Considering i have a 100GB txt file containing millions of lines of text. How could i read this text file by block of lines using PHP?
i can't use file_get_contents();
because the file is too large. fgets()
also read the text line by line which will likely takes longer time to finish reading the whole file.
If i'll be using fread($fp,5030)
wherein '5030' is some length value for which it has to read. Would there be a case where it won't read the whole line(such as stop at the middle of the line) because it has reached the max length?
i can't use file_get_contents(); because the file is too large. fgets() also read the text line by line which will likely takes longer time to finish reading the whole file.
Don't see, why you shouldn't be able to use fgets()
$blocksize = 50; // in "number of lines"
while (!feof($fh)) {
$lines = array();
$count = 0;
while (!feof($fh) && (++$count <= $blocksize)) {
$lines[] = fgets($fh);
}
doSomethingWithLines($lines);
}
Reading 100GB will take time anyway.
The fread
approach sounds like a reasonable solution. You can detect whether you've reached the end of a line by checking whether the final character in the string is a newline character ('\n'
). If it isn't, then you can either read some more characters and append them to your existing string, or you can trim characters from your string back to the last newline, and then use fseek
to adjust your position in the file.
Side point: Are you aware that reading a 100GB file will take a very long time?

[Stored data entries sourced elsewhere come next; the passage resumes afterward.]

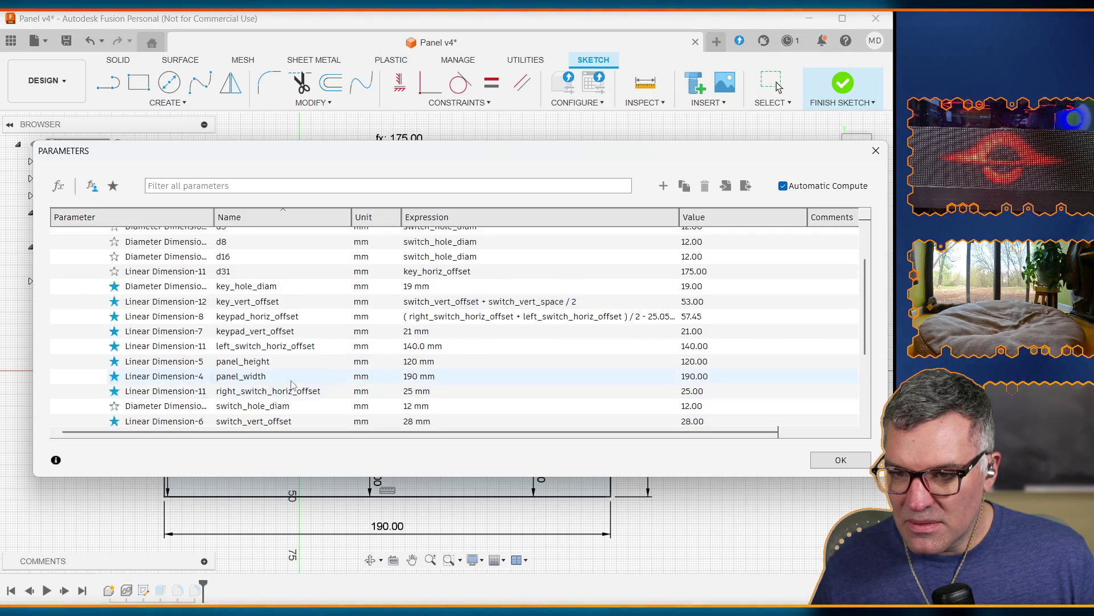
{"action": "scroll", "coordinate": [291, 385], "scroll_direction": "down", "scroll_amount": 1}
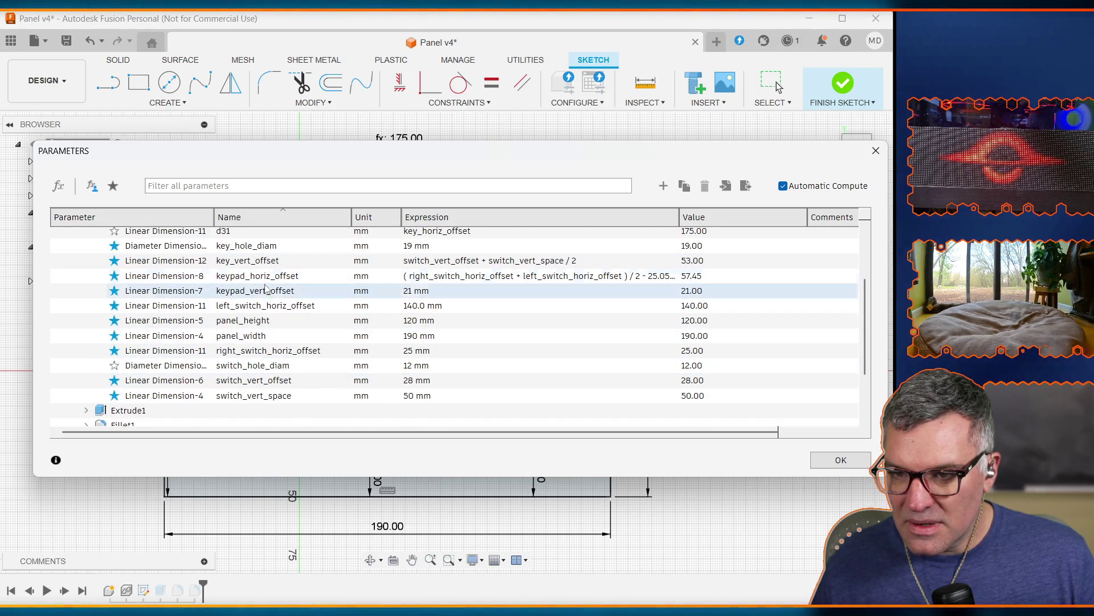
{"action": "scroll", "coordinate": [259, 356], "scroll_direction": "down", "scroll_amount": 2}
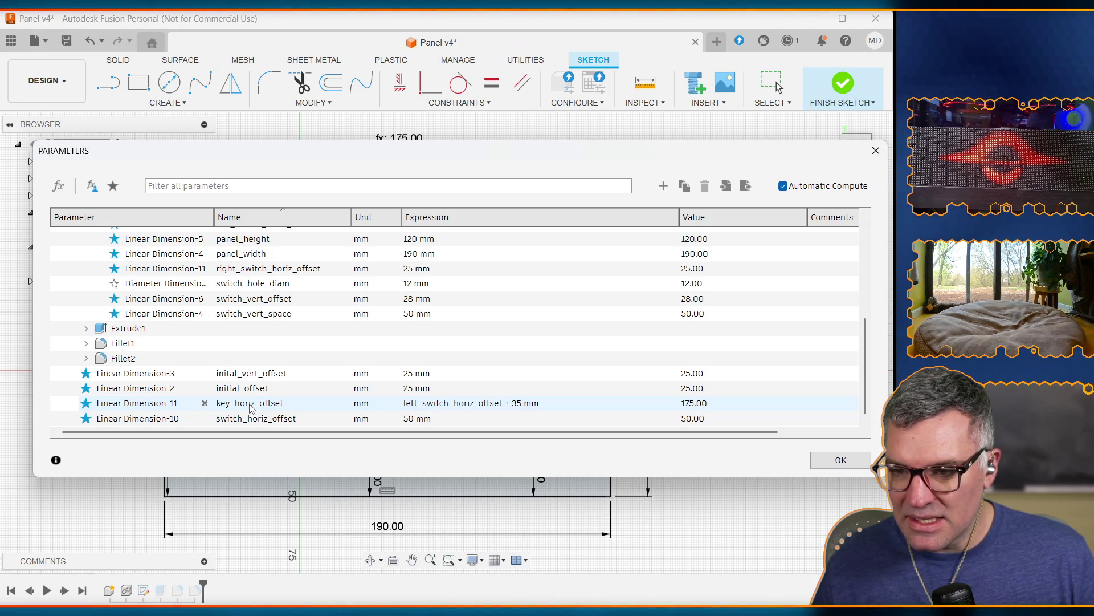
{"action": "scroll", "coordinate": [463, 379], "scroll_direction": "up", "scroll_amount": 3}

i think that you have to use fread($fp, somesize), and check manually if you have founded the end of the line, otherwise read another chunk.
Hope this helps.
I would recommend implementing the reading of a single line within a function, hiding the implementation details of that specific step from the rest of your code - the processing function must not care how the line was retrieved. You can then implement your first version using fgets()
and then try other methods if you notice that it is too slow. It could very well be that the initial implementation is too slow, but the point is: you won't know until you've benchmarked.
I know this is an old question, but I think there is value for a new answer for anyone that finds this question eventually.
I agree that reading 100GB takes time, that I why I also agree that we need to find the most effective option to read it so it can be as little as possible instead of just thinking "who cares how much it is if is already a lot", so, lets find out our lowest time possible.
Another solution:
Cache a chunk of raw data
Use fread to read a cache of that data
Read line by line
Read line by line from the cache until end of cache or end of data found
Read next chunk and repeat
Grab the un processed last part of the chunk (the one you were looking for the line delimiter) and move it at the front, then reads a chunk of the size you had defined minus the size of the unprocessed data and put it just after that un processed chunk, then, there you go, you have a new complete chunk.
Repeat the read by line and this process until the file is read completely.
You should use a cache chunk bigger than any expected size of line.
The bigger the cache size the faster you read, but the more memory you use.